A meeting of farm organisations and the Department of Agriculture, Food and the Marine will take place today (Tuesday, July 2), with sources indicating a new Farmers’ Charter could be agreed.

However, the meeting will take place in an environment of concern over whether farmers who have been overpaid on the Agri Climate Rural Environment Scheme (ACRES) will have that money clawed back through their Areas of Natural Constraint (ANC) Scheme payments.

The Farmers’ Charter is a set of guidelines outlining how the department interacts with farmers on a number of issues, including scheme payments and farm inspections.

Negotiations on a new charter, to coincide with the current Common Agricultural Policy (CAP), have been ongoing for over a year, and now it appears that a final agreement is imminent.

It is understood that Minister for Agriculture, Food and the Marine Charlie McConalogue will attend today’s meeting in person. Normally, the minister is represented by department officials at these Farmers’ Charter meetings.

The meeting in Dublin today is expected to get underway at around 4:00p.m.

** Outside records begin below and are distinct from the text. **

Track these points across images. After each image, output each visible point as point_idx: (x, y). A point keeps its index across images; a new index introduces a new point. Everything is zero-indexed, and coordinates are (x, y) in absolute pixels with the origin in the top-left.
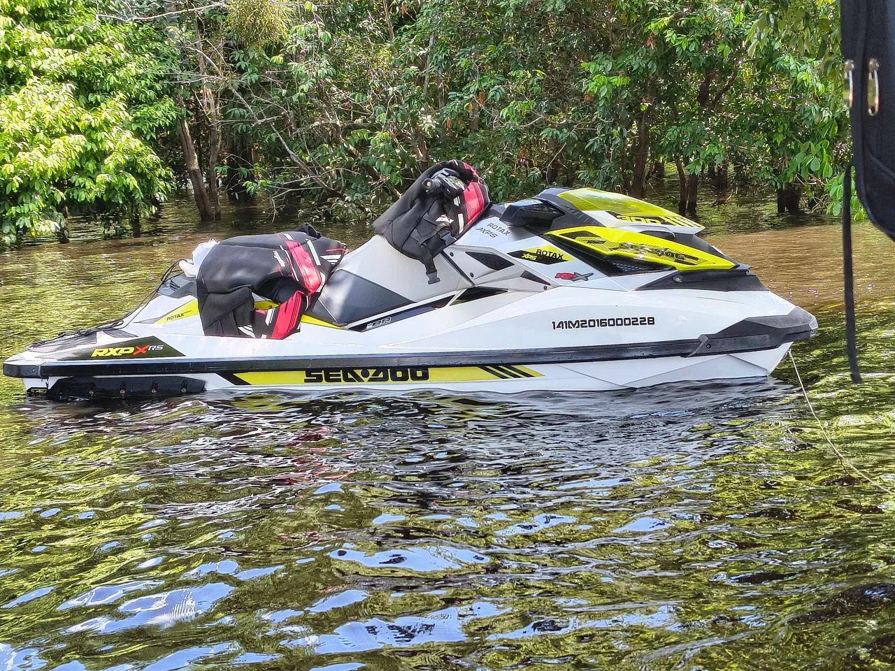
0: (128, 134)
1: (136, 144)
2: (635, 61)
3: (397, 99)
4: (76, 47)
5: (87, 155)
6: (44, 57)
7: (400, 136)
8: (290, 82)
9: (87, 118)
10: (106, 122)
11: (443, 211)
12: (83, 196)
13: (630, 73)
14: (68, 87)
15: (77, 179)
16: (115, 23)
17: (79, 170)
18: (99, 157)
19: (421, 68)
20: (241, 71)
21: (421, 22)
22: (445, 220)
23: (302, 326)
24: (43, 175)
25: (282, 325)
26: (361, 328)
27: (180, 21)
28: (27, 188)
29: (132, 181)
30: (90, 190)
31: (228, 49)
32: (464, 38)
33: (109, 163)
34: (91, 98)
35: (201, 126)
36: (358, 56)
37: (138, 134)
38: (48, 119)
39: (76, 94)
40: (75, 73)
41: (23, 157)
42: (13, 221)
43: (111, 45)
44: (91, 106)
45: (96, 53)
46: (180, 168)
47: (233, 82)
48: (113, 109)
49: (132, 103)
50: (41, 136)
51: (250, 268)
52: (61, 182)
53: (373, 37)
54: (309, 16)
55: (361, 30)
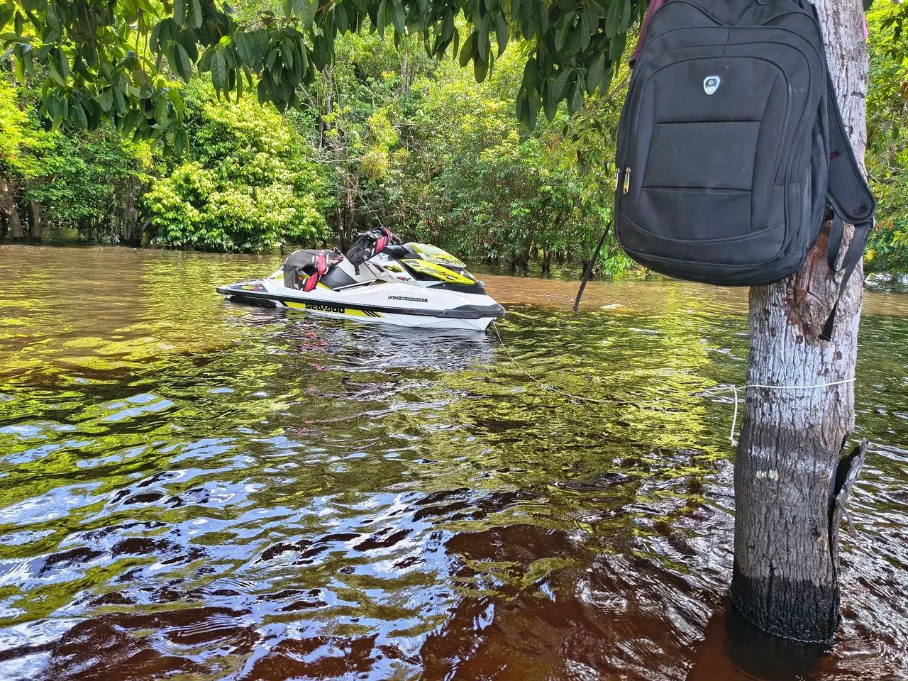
0: (314, 210)
1: (318, 215)
2: (533, 202)
3: (429, 208)
4: (294, 170)
5: (296, 217)
6: (281, 173)
7: (429, 225)
8: (385, 195)
9: (297, 201)
10: (305, 204)
11: (369, 247)
12: (293, 234)
13: (531, 208)
14: (290, 187)
15: (291, 227)
16: (312, 162)
17: (291, 223)
18: (301, 218)
19: (441, 197)
20: (364, 189)
21: (443, 176)
22: (368, 250)
23: (317, 286)
24: (277, 223)
25: (309, 286)
26: (338, 290)
27: (340, 165)
28: (269, 229)
29: (314, 230)
30: (296, 232)
31: (361, 179)
32: (460, 186)
33: (305, 221)
34: (300, 193)
35: (346, 213)
36: (414, 187)
37: (318, 210)
38: (281, 200)
39: (294, 190)
40: (293, 181)
41: (269, 215)
42: (262, 241)
43: (310, 171)
44: (299, 197)
45: (303, 174)
46: (335, 229)
47: (362, 193)
48: (309, 198)
49: (317, 197)
50: (277, 207)
51: (303, 262)
52: (284, 227)
53: (422, 181)
54: (396, 168)
55: (417, 178)
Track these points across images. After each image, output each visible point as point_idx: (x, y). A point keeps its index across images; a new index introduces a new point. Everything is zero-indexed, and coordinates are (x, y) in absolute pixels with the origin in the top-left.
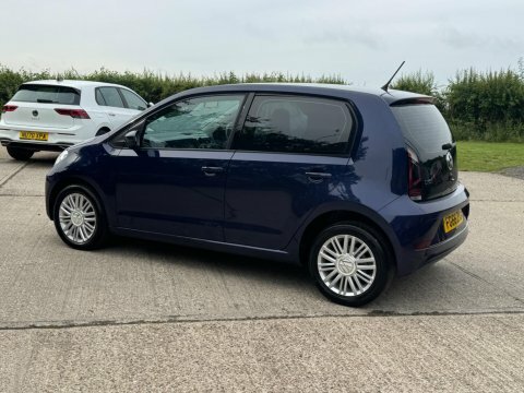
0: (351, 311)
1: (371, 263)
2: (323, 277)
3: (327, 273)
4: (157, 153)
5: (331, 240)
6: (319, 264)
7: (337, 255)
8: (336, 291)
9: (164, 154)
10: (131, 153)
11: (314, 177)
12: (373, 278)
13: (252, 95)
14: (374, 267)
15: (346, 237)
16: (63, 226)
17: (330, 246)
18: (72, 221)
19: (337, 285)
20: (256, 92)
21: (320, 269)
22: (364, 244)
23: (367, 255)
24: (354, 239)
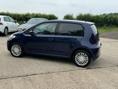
0: (83, 68)
1: (87, 58)
2: (76, 62)
3: (77, 61)
4: (36, 35)
5: (78, 54)
6: (76, 59)
7: (80, 57)
8: (79, 64)
9: (37, 36)
10: (30, 35)
11: (74, 41)
12: (87, 61)
13: (59, 23)
14: (88, 59)
15: (82, 53)
16: (12, 52)
17: (78, 55)
18: (15, 51)
19: (80, 63)
20: (60, 22)
21: (76, 60)
22: (86, 55)
23: (86, 57)
24: (83, 53)
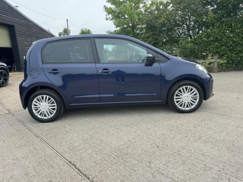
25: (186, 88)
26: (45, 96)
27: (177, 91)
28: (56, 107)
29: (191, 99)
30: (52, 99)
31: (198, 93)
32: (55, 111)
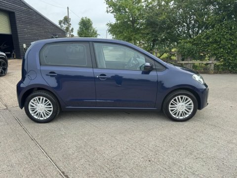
25: (182, 98)
26: (41, 98)
27: (173, 100)
28: (52, 109)
29: (185, 108)
30: (48, 101)
31: (192, 103)
32: (51, 113)
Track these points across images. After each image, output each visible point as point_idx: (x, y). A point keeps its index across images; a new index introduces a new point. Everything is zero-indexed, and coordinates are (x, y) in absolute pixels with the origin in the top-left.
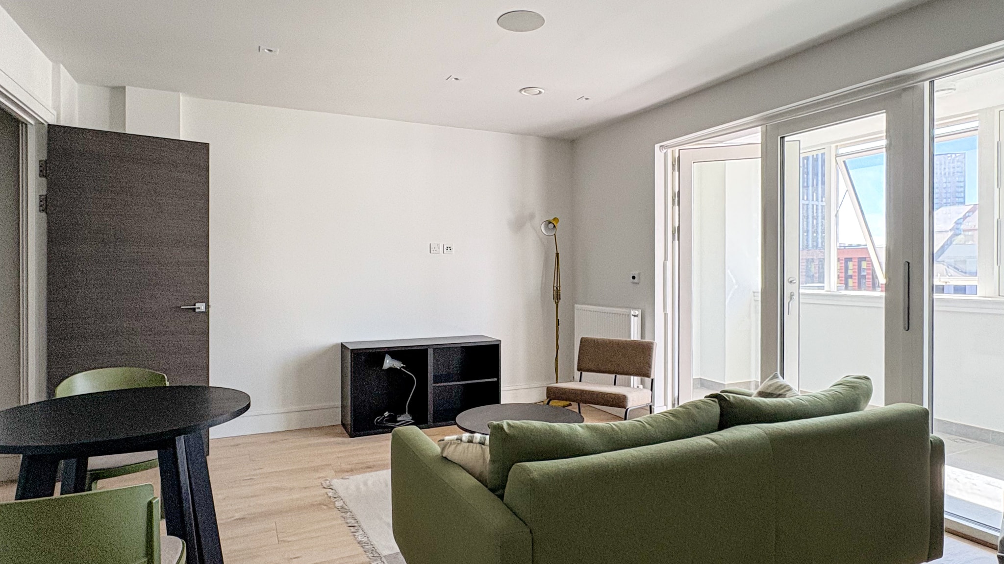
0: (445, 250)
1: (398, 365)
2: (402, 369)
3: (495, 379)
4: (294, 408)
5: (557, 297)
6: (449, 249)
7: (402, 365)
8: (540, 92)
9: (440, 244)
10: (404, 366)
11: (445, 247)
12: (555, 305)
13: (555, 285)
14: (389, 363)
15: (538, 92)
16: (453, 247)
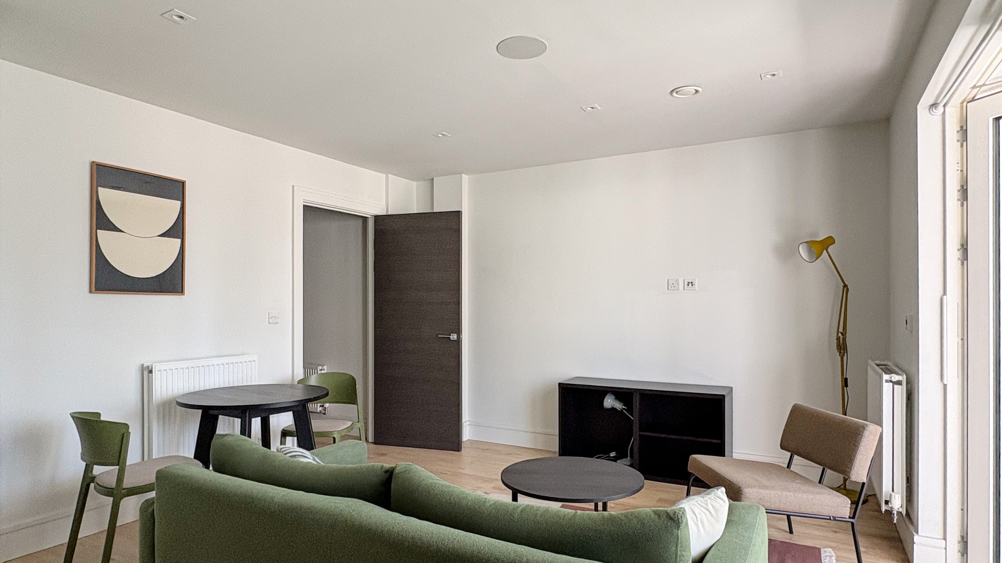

However, the agreement of the charter is expected to take a back seat to the ACRES issue, which farm organisations are expected to flag to the minister or his officials.

It is understood that, when farmers in the Co-operation Project (CP) stream of ACRES were paid an interim payment of €5,000 in March, the payment was made without reference to the scorecards on which payment was originally intended to be based.

That payment, along with a payment of €4,000 to farmers in the General stream of ACRES, was made to farmers who were yet to receive payment at the time, due to delays by the department in processing payments.

Speaking to Agriland on the issue, Vincent Roddy, president of the Irish Natura and Hill Farmers’ Association (INHFA) said that, as the payments were made regardless of farmers’ habitat scores in the CP stream, there was no opportunity for the department to determine if a farmer was overpaid, and no opportunity for the farmer to see that they were overpaid and informing the department.

Typically, when an overpayment occurs, the money is clawed back at the next payment run, even if the next payment run is in a different scheme. If that rule is applied, overpayments in ACRES will be clawed back from ANC Scheme payments, which are due to be made in September.

However, according to Roddy, the farm organisations will be calling for ACRES clawbacks to be “ringfenced” within ACRES so recoupments are not made on ANC or any other payment.

The Irish Cattle and Sheep Farmers’ Association (ICSA) has called for the department to address the classification of ACRES interim payments as ‘overpayments’ as a matter of urgency.

“The system adopted by the department to manage ACRES payments has classified interim payments as overpayments, which means payments from all other schemes have been, and still are, at risk of being seized in an attempt to claw back these alleged overpayments,” ICSA president Sean McNamara said.

“This is a ludicrous situation that needs to be rectified,” he added.

“The department’s system is flagging interim payments as overpayments in cases where the exact value of delayed ACRES payments has not yet been calculated.

“Consequently, the system is reclaiming funds from payments for other schemes as they become due and will continue to do so for future payments from all other schemes,” McNamara said.

The ICSA president commented: “Unfortunately, the debacle over ACRES payments still appears to have no end, and this latest calamity is just adding insult to injury. There is no justification for seizing farmers’ payments for other schemes just because [the department] made such a mess of ACRES payments.”